A realizadora Sabrina Fidalgo discorreu sobre o modelo de cinema, que exclui os realizadores negros em todos os estágios, seja na produção quanto na exibição. “Os programadores, os júris de festivais, as pessoas envolvidas nesses processos seguem o modelo pós-colonial, que é gerido por homens, brancos, heterossexuais e cis. Eles comandam e privilegiam os filmes que seguem a mesma linha de pensamento. Eles nem se dão conta da repetição dessas estruturas. Normalmente, não se vê nenhum filme de narrativa negra dentro da competitiva. O projeto de fazer cinematográfico no Brasil deveria ser amplo e democrático. Na verdade é excludente, racista e misógino. Nós realizadores negros vivemos neste estado de enfrentamento constante”, acredita a realizadora.
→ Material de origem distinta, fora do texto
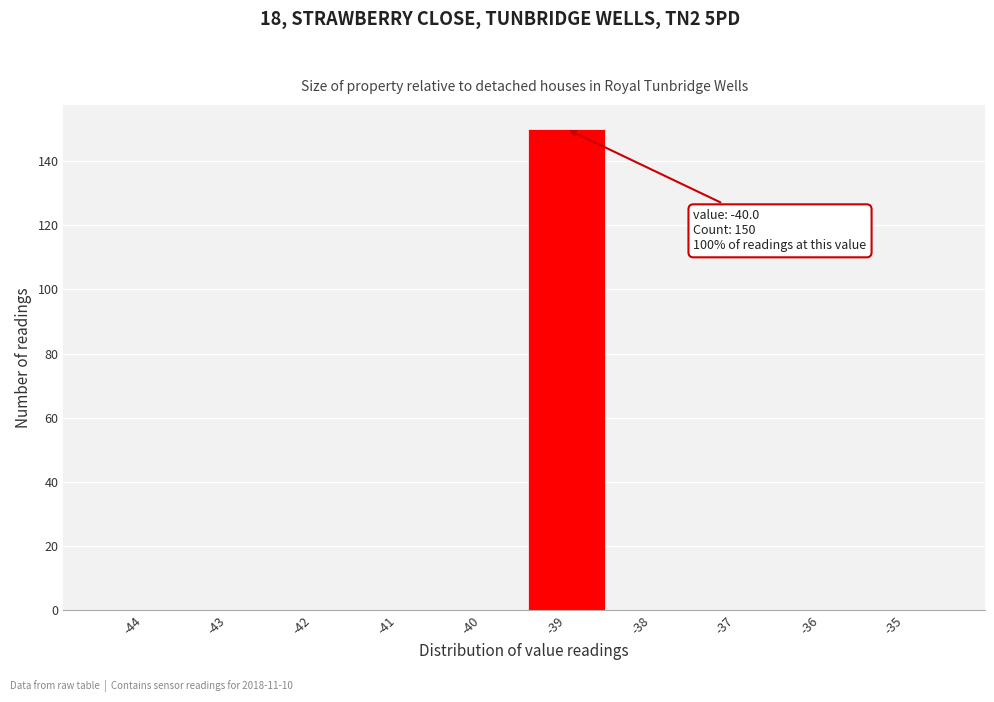

Reading right to left, list all the values displayed in this chart.

-35=0	-36=0	-37=0	-38=0	-39=150	-40=0	-41=0	-42=0	-43=0	-44=0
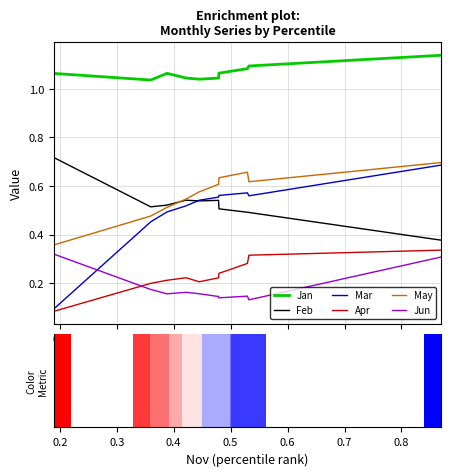

Which series has the widest spread of values?

Mar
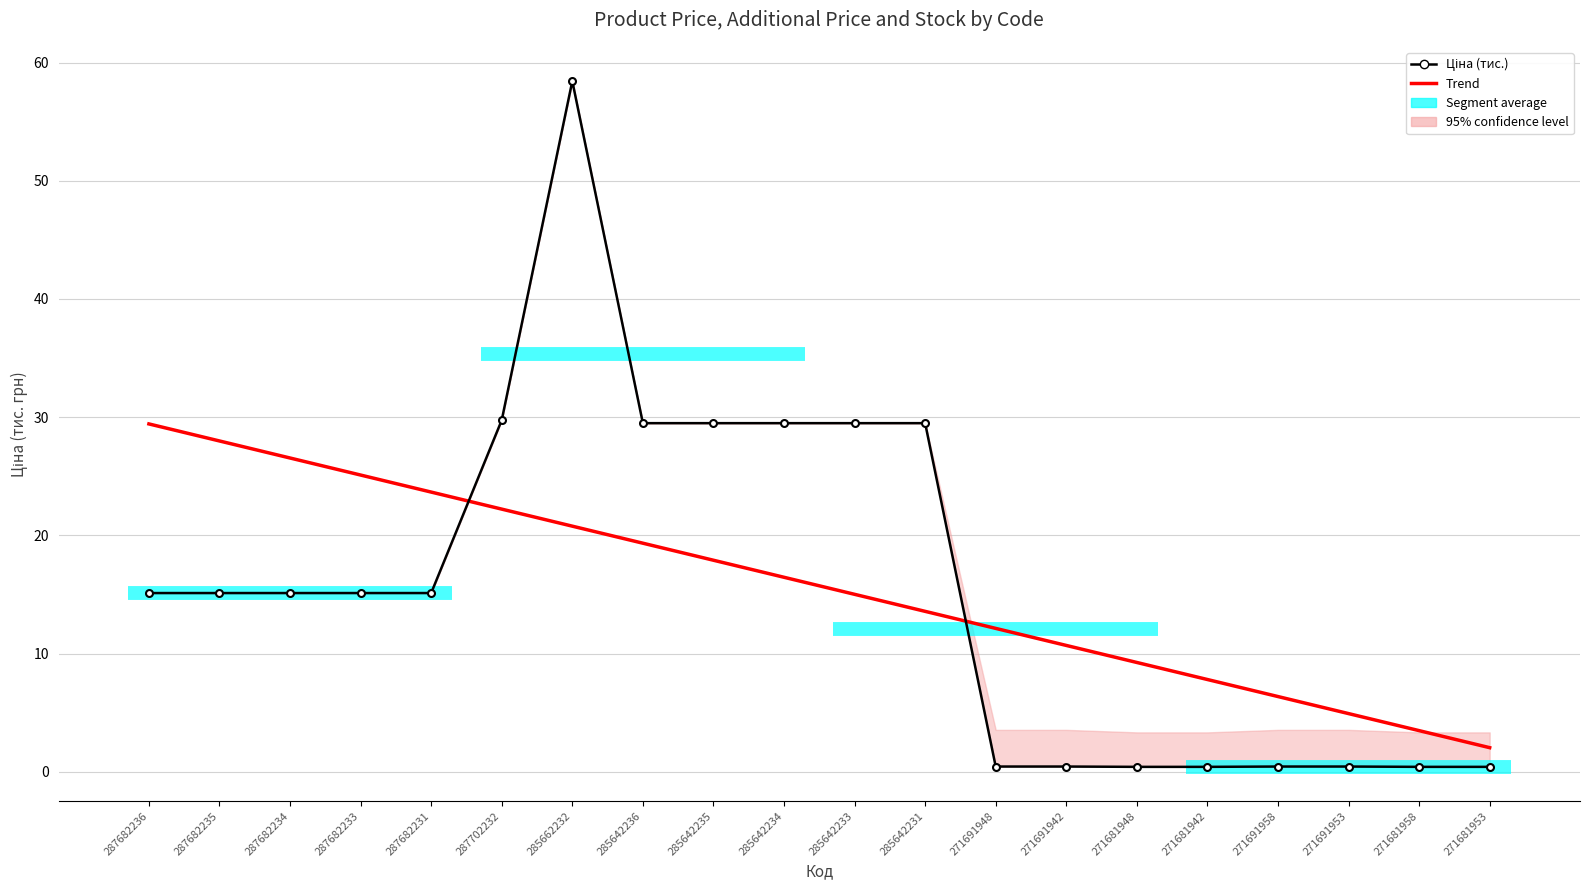

Reading left to right, transcribe all the data shown in this chart.

Ціна (тис.): 287682236=15.1	287682235=15.1	287682234=15.1	287682233=15.1	287682231=15.1	287702232=29.7	285662232=58.4	285642236=29.5	285642235=29.5	285642234=29.5	285642233=29.5	285642231=29.5	271691948=0.4	271691942=0.4	271681948=0.4	271681942=0.4	271691958=0.4	271691953=0.4	271681958=0.4	271681953=0.4
Trend: 287682236=29.4	287682235=28.0	287682234=26.5	287682233=25.1	287682231=23.7	287702232=22.2	285662232=20.8	285642236=19.3	285642235=17.9	285642234=16.5	285642233=15.0	285642231=13.6	271691948=12.1	271691942=10.7	271681948=9.2	271681942=7.8	271691958=6.4	271691953=4.9	271681958=3.5	271681953=2.0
Foi pensando na lacuna de distribuição de filmes de realizadores negros que a cineasta Yasmin Thainá criou a Afroflix, uma rede de exibição de películas e séries disponibilizadas na internet. “Abrimos as inscrições para a Afroflix e recebemos mais de 300 inscrições. Muitas pessoas do norte do país e de outros lugares estavam produzindo e nós nunca tínhamos ouvido falar. Existe uma produção grande que não encontra espaço de exibição. A ideia que os cineastas negros fazem um filme por década é errônea Se a gente pensa em novas formas de democracia, a gente precisa pensar em representação de todos os setores da sociedade. Não existe inclusão completa da sociedade brasileira sem os negros e índios”, refletiu.

Além de versar sobre a questão da negritude na tela, a mesa lançou provocações sobre a diversidade sexual dentro do cinema negro. A participação da trans ativista, LaBella Rainbow foi importante para pontuar essa questão, quase um tabu dentro da comunidade negra. LaBella é curadora e produtora do Festival de Cinema da Diversidade For Rainbow, realizado há dez anos em Fortaleza.  “A gente precisa se atrever mesmo. Temos de ser atrevidos para vermos as populações negras e trans na tela”, reconhece a ativista.

O debate foi mediado pelo cineasta paulistano Jeferson De, um dos criadores do Dogma Feijoada e responsável pela popularização dos filmes negros a partir da década de 1990.